Die „Defend Eisenach“ Aufkleber seien laut eines Telefonats von Maximilian H. und Leon R. am 1. Juli 2021 angekommen. Bei einer Verkehrskontrolle im Oktober 2021 seien im Fahrzeug des Angeklagten Eric K. etwa fünfzig dieser Aufkleber gefunden worden. Die Verteidigung legte hierzu einen Verwertungswiderspruch ein.

Schließlich wurde noch Bezug genommen auf die über 1.500 im Rahmen von Durchsuchungsmaßnahmen im Bull’s Eye aufgefundenen Aufkleber, welche neben zahlreichen anderen rechten, rassistischen, neonazistischen Inhalten konkret Gewalt- bzw.
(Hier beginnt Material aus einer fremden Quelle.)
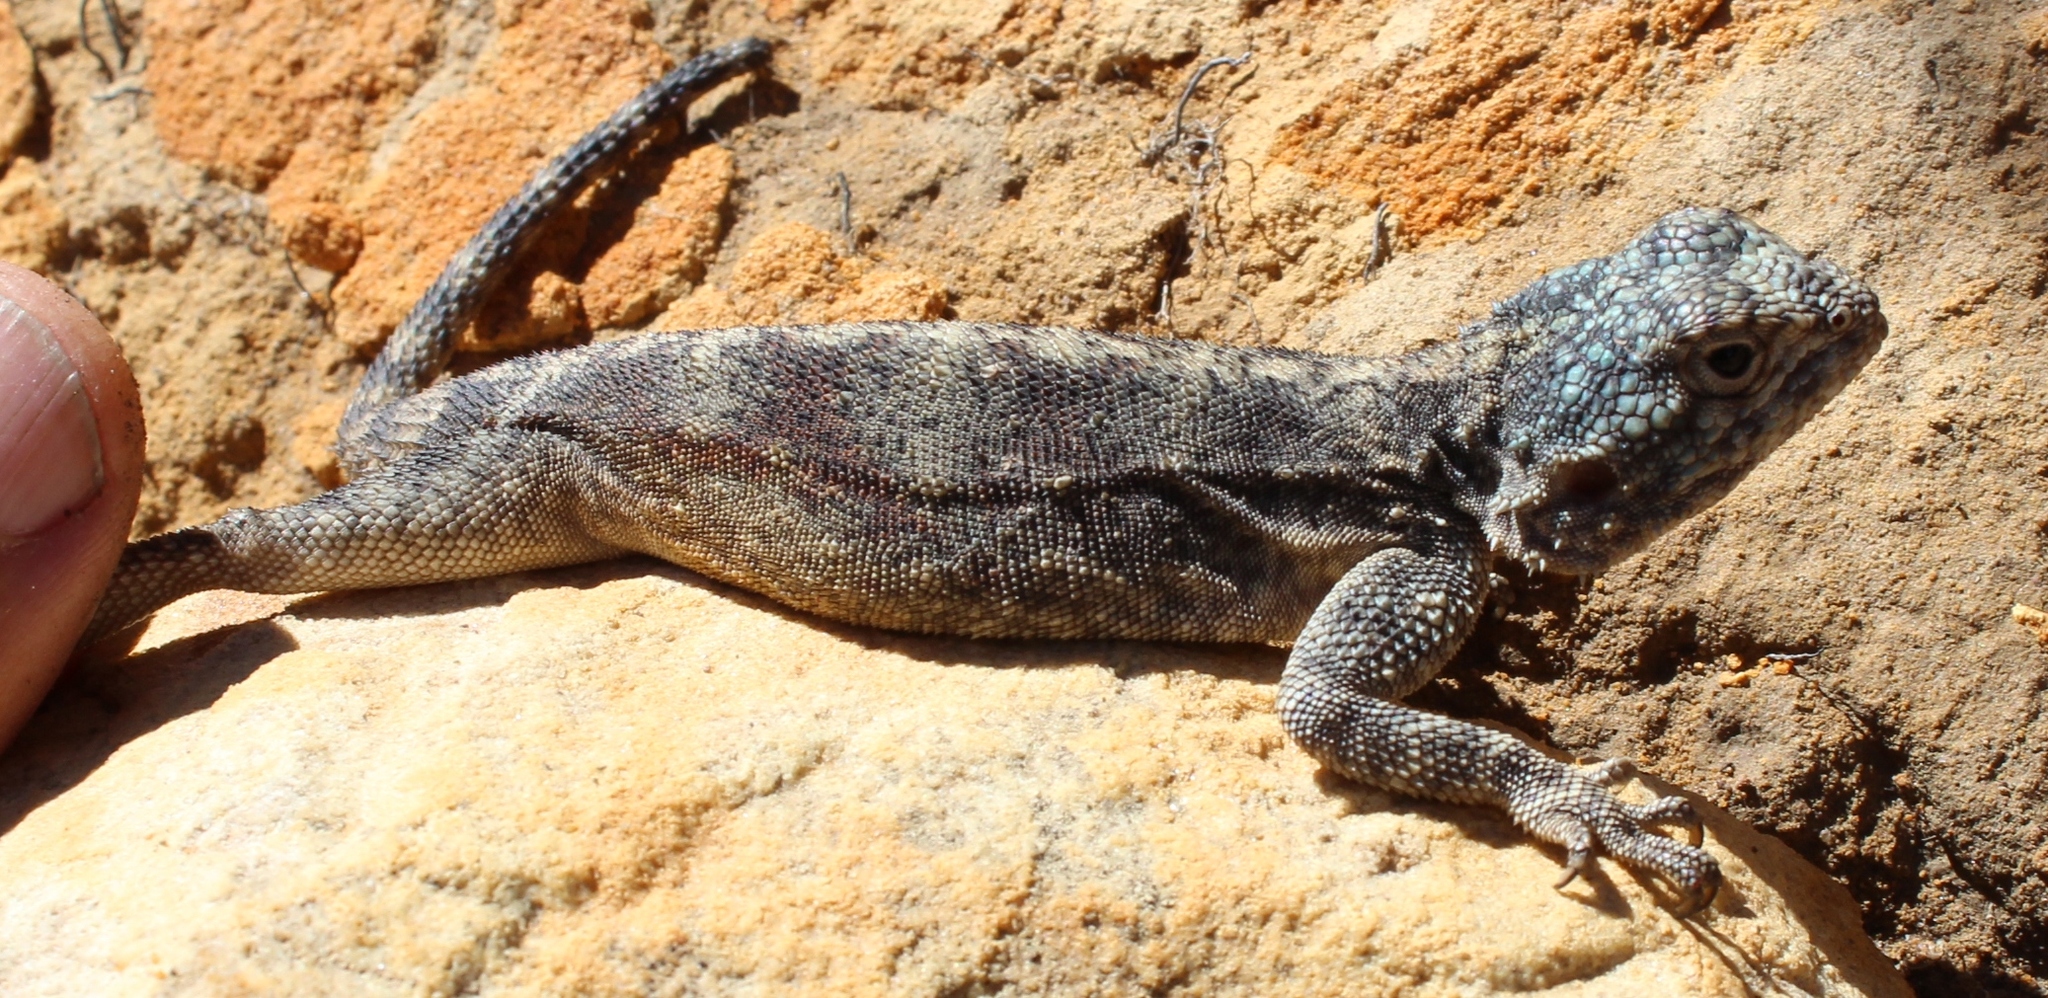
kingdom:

Mordaufrufe gegen Linke und gegen Drogendealer enthielten oder solche, die für „Nationaler Aufbau Eisenach“ oder die „Junge Nationalisten“ warben.

Während die Beschlüsse von den entsprechenden Durchsuchungsmaßnahmen bereits ins Selbstleseverfahren gegangen waren, sollten die nun folgenden zwei Auswertungsvermerke in der Akte jene Aufkleber in den Fokus nehmen. Auch diese Vermerke übergab der vorsitzende Richter den Prozessbeteiligten ins Selbstleseverfahren. Da die zugehörigen 22 Lichtbilder jeweils mehrere Aufkleber mit diversen Beschriftungen enthielten, sollte die Inaugenscheinnahme dieser Funde erst am nächsten Verhandlungstag, dem 19. Februar 2024 folgen.

Der 22. Verhandlungstag wurde gegen 14 Uhr beendet.